Abstract:
Four series, consisting of sixty (60) new heterocyclic chalcones were
synthesized by the condensation of methyl/methoxy substituted formylquinolines
with
various
substituted
heteroaromatic
ketones.
The
precursors
(formylquinolines) were prepared by Vilsmeier Haack formylation of substituted
acetanilides, which in turn were synthesized by N-acetylation of various
substituted anilines with the help of acetic acid in the presence of ortho
phosphoric acid. Another series of piperidyl-thienyl chalcones was synthesized.

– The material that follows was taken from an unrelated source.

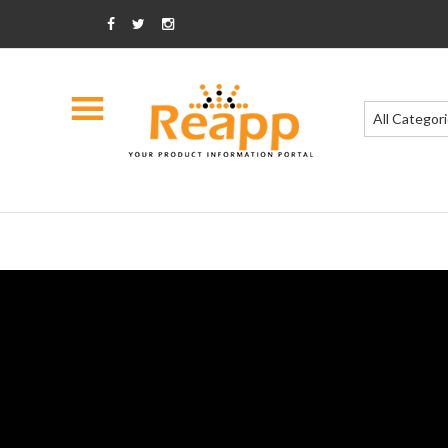
All Categor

For this purpose, the precursor 4-piperidin-1-ylbenzaldehyde was prepared by N-
arylation of piperidine with 4-fluorobenzaldehyde in the presence of K2CO3 and a
phase transfer catalyst CTAB in DMF solvent. The 4-piperidin-1-ylbenzaldehyde
was then condensed with various thienyl ketones in alkaline medium with
constant stirring at room temperature to give the fifth series consisting of twelve
(12) new chalcones. The ketoethylinic group of chalcones was then cyclized into
2-pyrazolines by refluxing them with hydrazine hydrate in ethanolic solution. In
this way fifty six (56) new pyrazoline derivatives of chalcones were obtained.
Finally all of the synthesized compounds (128 in number) were screened for their
antibacterial, antifungal, antileishmanial, anti-HIV-1 and cytotoxic activities.
Many of the prepared chalcones as well as their 2-pyrazoline derivatives were
proved to be potent biologically active compounds.